Wednesday, January 1, 2020

The Mothers of God


I language the world for a living. And though I hate to admit it (because it’s bad for business) it really can’t be done. As a writer, lecturer, and singer-songwriter, my entire career has been a quixotic battle to achieve the impossible. I strive to express what cannot be expressed. I oversell and under-deliver every single day.
            And yet I keep trying. Because you get close. Once in a while you pierce the fog with the bright shard of an idea, a fortunate turn of phrase, an apt metaphor. You get close to naming the mystery. You almost sing truth. But stepping off stage you know you missed it. Your old friend disappointment comes to visit. You didn’t get it, not really. But on the calendar a string of speaking events, concerts, and writing deadlines loom before you, like downstream towns on a river journey – chances to try again. You’ll do better next time.
            I guess all work is like this. Raising children, starting a business, writing books, mastering any craft. You begin with the end in mind, or at least what you imagine the end to be, and you get busy. But you don’t really know what you’re doing, or where this is all going, or what value any of it will have. You have nothing to guide you but your gut sense that this is worthwhile, that it matters, that it will somehow help others meet their own nameless needs. Because that is one thing you do know – that all work is service, that we are all here to play our part in a symphony of infinite complexity and breathtaking beauty. Seen this way, life begins to shimmer with significance, and you begin to see your choices as instruments wielded not by your narrow self-interest but by the cosmos itself.

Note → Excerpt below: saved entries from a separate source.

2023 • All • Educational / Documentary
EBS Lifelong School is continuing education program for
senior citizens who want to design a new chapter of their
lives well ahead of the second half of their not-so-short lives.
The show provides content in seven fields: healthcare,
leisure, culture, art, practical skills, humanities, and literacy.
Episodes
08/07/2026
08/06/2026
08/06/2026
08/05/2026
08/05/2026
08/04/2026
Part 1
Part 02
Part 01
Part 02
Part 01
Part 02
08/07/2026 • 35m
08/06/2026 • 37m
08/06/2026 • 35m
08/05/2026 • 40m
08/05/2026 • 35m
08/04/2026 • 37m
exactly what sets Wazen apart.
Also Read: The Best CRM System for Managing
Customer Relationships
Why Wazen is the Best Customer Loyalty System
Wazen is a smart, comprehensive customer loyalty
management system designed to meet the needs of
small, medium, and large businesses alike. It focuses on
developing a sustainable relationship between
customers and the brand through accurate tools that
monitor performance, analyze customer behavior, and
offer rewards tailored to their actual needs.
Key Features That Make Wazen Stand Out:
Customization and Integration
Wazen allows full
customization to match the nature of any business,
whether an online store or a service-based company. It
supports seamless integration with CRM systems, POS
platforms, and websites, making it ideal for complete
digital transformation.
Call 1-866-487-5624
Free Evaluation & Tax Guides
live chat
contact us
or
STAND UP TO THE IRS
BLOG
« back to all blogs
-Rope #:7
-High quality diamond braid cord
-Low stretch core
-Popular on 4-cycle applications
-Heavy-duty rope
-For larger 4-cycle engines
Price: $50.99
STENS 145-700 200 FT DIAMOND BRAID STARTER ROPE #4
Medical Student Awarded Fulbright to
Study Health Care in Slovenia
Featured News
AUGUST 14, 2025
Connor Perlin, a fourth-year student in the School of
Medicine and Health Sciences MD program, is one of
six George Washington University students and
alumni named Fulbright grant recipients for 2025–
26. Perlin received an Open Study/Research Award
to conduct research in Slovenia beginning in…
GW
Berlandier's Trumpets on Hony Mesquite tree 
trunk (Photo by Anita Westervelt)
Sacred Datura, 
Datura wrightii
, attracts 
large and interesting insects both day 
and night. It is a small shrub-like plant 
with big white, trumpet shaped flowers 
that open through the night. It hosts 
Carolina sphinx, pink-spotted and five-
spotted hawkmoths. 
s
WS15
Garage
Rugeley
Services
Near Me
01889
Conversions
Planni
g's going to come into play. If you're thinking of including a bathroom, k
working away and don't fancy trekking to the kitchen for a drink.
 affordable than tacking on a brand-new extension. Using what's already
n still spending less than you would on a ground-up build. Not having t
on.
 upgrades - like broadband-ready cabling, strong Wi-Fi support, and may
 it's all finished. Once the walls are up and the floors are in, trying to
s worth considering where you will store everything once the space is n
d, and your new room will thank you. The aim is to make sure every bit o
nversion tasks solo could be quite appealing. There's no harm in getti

It no longer feels like you alone are doing this. It’s more like you are being led or called or compelled by something not you. Maybe the way we show up and offer our gifts is how the universe shows up and offers its gifts. Everything in the foreground is the mouthpiece through which the background depths speak. When you get out of your own way your true voice emerges.
            When you begin to understand this better, you begin to relax. You let go of the illusion of control and you renounce the need to be perfect. You know that who you are, how you are, and what you are is enough. And with a sense of play you go about improving your work in a thousand little ways, not because what you did last time was lousy – it wasn’t – but because something better is trying to emerge through you, as you. And who are you to interfere with that?
            It’s liberating to know that you don’t have to have all the answers before you begin. It’s inspiring to know that your own nameless longing is the same nameless longing that courses through everything. And it’s empowering to know that our private suffering connects us to one another in a web of what Thich Nhat Hanh calls “inter-being.” We are never alone. There is no such thing as alone.
            As we deepen into the realization that our yearning is not a private pang of deficiency, but the cosmos longing to give birth to itself through us, we surrender, let go, smile, and shift into optimism and wonderment. Being a witness and a participant of this great unfolding is our highest bliss.
            The 13th century Christian mystic Meister Eckhart put it this way: “What good is it to me that Mary gave birth to the Son of God 1,400 years ago, and I do not also give birth to the Son of God in my time and in my culture? We are all meant to be mothers of God. God is always needing to be born.”
            And 13th century Sufi poet Rumi put it this way in his poem Each Note:

God picks up the reed-flute world and blows.
Each note is a need coming through one of us
a passion, a longing-pain.
Remember the lips
where the wind-breath originated,
and let your note be clear.
Don’t try to end it.
Be your note.
I’ll show you how it’s enough.

Go up on the roof at night
in this city of the soul.

Let everyone climb on their roofs
and sing their notes!

Sing loud!

When we live authentically, answering the call and courageously trading security for the danger of self-realization, we honor ourselves and the universal source in one fell swoop. How can this not lead to rewards unimagined in more timid hours?
We do not breathe – we are breathed. We do not sing– we are sung. We do not make art – art makes us. As Teilhard de Chardin wrote, “We are not human beings having a spiritual experience. We are spiritual beings having a human experience.” And when you begin to experience life this way – not as a private event but as a wave in a boundless sea of waves – you slip into illumined stillness and from there everything is possible.
It is the role of the artist to bring forth these realizations in ever new forms relevant for their time and place, and to show us our oneness. Art connects us all in a binding ritual and reminds us of our common humanity. Art crosses all borders, no, annihilates all borders. The storytellers and film makers who reveal our secrets through the lives of their characters, the musicians who color our silence with sound, the poets who say the unsayable, the painters who show what cannot be seen, the sculptors who wrest shape from shapelessness – artists re-present the ineffable power of our own lives to us over and over again, and in this way affirm us in our limitlessness and infinite beauty.
As Meister Eckhart said, we are here to give birth to God – the formless source that takes form as our thoughts, our bodies, our words, our actions, and the majesty of the entire cosmos. “God is always needing to be born,” he wrote, and he was right. As we midwife one another’s birthing, and as we endure the sometimes agonizing process of our own birthing, we honor ourselves, each other, and the sacred source. Our lives are the instruments through which the universe sings. And as Rumi wrote, “Let your note be clear…be your note. I’ll show you how it’s enough.”